Work to complete: Please format the part of the records that opens with the line containing "Useless piece of kit. Never had o" and closes with the line containing "Tuesday October 3, 2017" as a numbered list, with both of those lines included and blank lines left out. Leave the pictures out of the answer.

Collected data entries
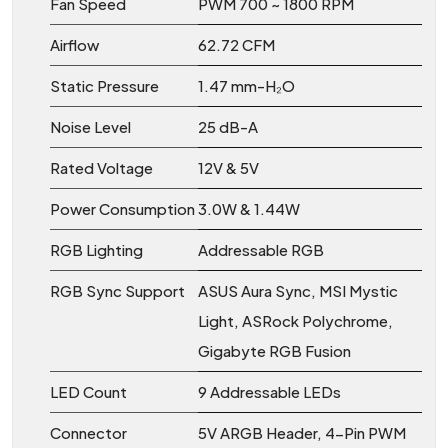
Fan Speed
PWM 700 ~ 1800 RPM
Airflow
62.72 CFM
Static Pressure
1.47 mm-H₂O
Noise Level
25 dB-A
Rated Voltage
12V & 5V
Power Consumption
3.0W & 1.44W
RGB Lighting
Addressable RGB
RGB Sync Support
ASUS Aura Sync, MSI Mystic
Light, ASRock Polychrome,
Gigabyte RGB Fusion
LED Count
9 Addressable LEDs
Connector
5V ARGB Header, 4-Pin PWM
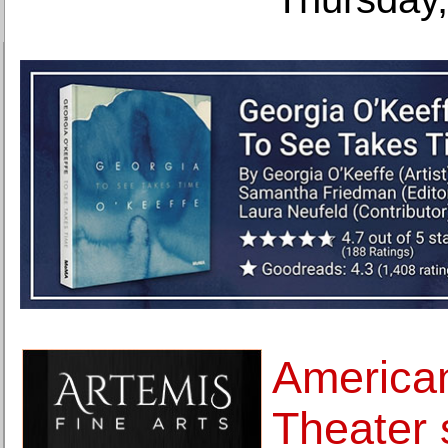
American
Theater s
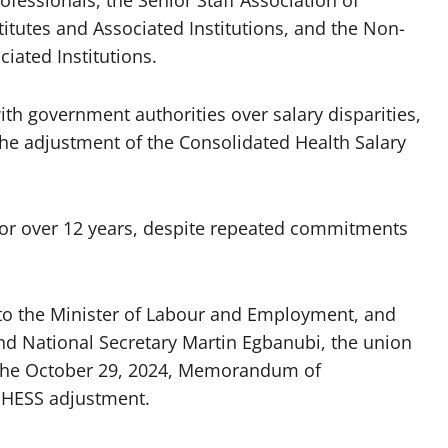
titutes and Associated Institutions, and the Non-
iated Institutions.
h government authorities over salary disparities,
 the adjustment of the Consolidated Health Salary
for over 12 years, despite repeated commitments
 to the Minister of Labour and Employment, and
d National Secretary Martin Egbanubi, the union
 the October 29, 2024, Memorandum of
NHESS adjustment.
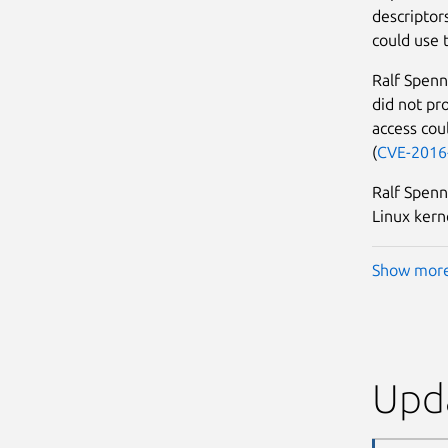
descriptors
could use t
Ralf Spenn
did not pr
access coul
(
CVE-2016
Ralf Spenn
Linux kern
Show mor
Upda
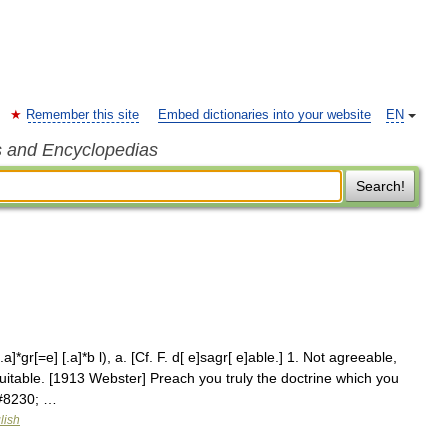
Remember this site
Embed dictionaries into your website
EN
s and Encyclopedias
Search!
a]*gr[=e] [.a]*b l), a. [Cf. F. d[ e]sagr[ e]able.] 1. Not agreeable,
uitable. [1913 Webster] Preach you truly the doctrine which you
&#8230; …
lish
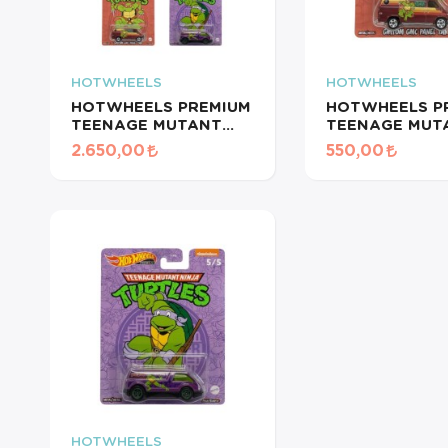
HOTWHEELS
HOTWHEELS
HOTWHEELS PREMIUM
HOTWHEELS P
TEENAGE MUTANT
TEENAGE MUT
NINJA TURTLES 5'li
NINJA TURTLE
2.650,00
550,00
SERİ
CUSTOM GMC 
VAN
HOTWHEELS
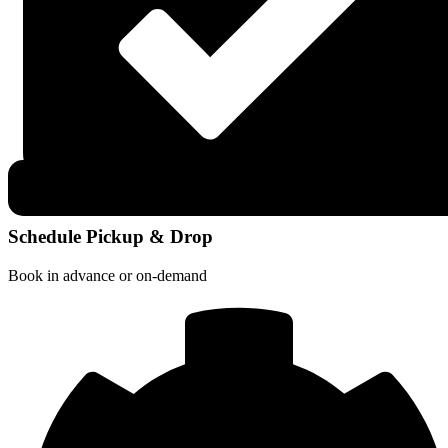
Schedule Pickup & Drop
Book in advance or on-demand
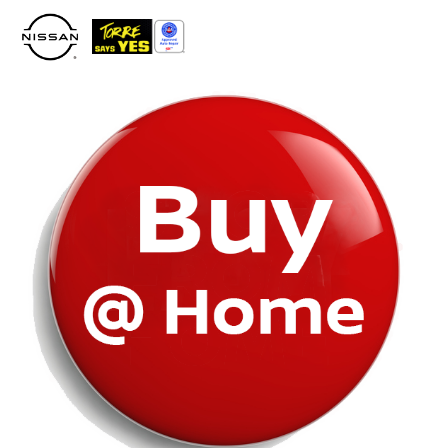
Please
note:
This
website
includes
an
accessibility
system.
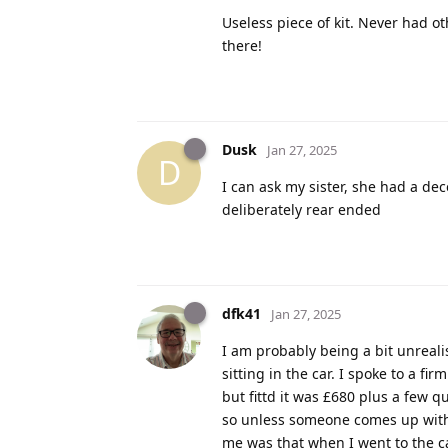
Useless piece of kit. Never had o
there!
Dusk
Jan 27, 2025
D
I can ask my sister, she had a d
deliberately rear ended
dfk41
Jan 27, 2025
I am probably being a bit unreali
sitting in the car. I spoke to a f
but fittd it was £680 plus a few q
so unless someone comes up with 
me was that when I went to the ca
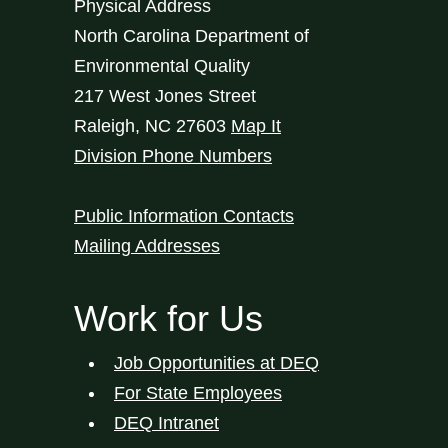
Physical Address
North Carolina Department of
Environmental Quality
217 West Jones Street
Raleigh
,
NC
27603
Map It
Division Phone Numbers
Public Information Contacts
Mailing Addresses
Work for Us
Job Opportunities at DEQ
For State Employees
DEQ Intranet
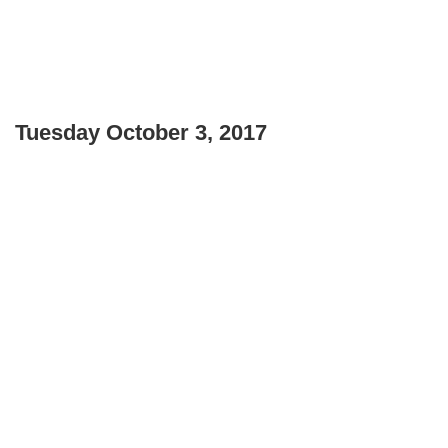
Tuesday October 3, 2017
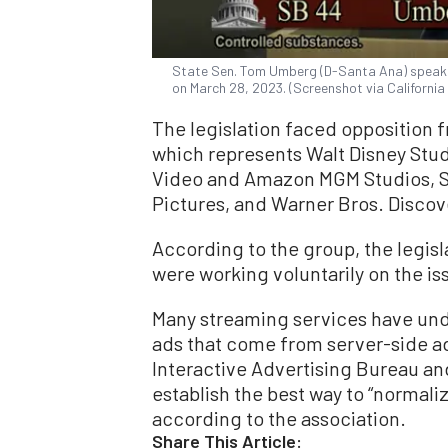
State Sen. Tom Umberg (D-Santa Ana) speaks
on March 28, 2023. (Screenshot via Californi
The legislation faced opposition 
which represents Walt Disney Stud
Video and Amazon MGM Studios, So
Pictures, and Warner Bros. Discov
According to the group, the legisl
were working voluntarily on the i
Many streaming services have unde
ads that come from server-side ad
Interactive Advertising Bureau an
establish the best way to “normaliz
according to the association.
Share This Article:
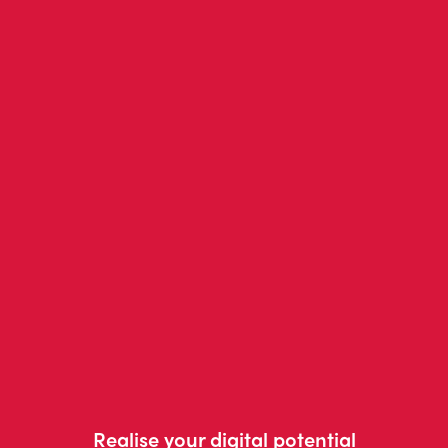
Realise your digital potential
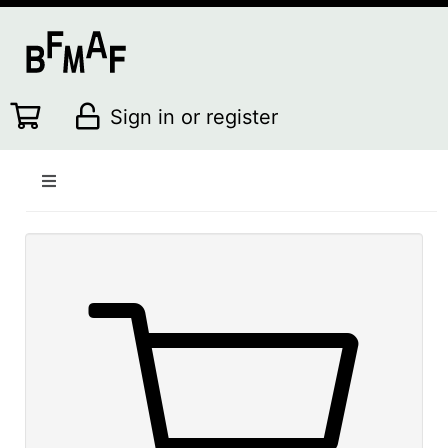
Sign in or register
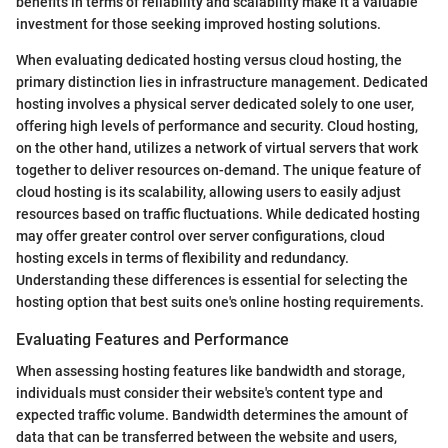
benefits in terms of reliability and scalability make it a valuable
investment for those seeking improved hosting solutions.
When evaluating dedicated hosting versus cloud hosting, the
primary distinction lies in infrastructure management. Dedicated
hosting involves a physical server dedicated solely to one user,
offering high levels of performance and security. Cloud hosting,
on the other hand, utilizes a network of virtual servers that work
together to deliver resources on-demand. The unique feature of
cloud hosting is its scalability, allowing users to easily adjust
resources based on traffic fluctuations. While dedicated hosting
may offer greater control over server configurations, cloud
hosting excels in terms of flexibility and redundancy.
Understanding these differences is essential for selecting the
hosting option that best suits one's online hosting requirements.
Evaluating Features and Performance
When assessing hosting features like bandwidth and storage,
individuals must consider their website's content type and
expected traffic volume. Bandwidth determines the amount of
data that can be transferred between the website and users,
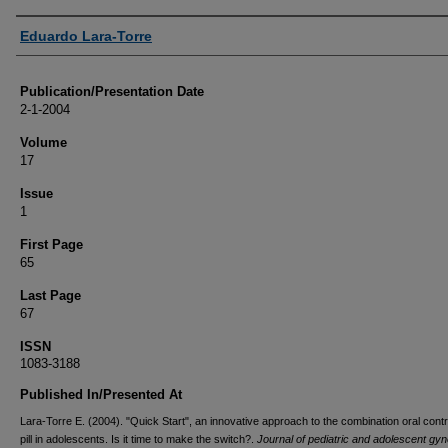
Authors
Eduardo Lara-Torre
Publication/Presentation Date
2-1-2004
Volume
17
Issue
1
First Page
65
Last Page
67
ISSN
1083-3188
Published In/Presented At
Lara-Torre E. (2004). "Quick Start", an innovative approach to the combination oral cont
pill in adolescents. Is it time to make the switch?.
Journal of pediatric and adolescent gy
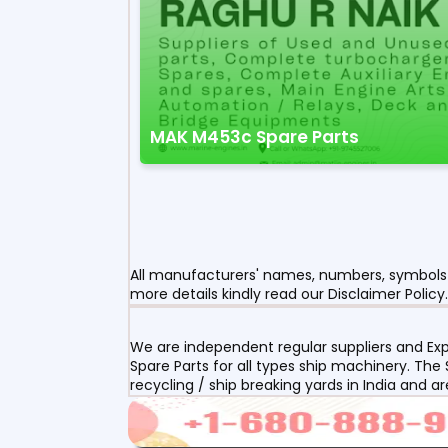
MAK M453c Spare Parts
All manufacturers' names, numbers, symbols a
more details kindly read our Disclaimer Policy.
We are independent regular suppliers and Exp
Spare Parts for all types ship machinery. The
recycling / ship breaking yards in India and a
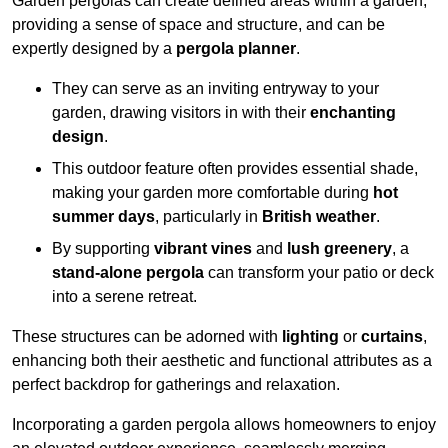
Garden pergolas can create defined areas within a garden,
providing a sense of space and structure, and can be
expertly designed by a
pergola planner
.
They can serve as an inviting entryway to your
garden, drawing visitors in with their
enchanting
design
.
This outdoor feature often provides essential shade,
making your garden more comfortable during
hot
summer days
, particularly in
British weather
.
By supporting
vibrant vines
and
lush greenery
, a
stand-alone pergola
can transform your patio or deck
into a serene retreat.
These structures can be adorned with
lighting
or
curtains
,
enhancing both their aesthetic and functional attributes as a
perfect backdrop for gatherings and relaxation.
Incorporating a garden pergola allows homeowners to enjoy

Task response:
1. Useless piece of kit. Never had o
2. there!
3. Dusk
4. Jan 27, 2025
5. D
6. I can ask my sister, she had a d
7. deliberately rear ended
8. dfk41
9. Jan 27, 2025
10. I am probably being a bit unreali
11. sitting in the car. I spoke to a f
12. but fittd it was £680 plus a few q
13. so unless someone comes up with 
14. me was that when I went to the ca
15. Physical Address
16. North Carolina Department of
17. Environmental Quality
18. 217 West Jones Street
19. Raleigh
20. ,
21. NC
22. 27603
23. Map It
24. Division Phone Numbers
25. Public Information Contacts
26. Mailing Addresses
27. Work for Us
28. Job Opportunities at DEQ
29. For State Employees
30. DEQ Intranet
31. Tuesday October 3, 2017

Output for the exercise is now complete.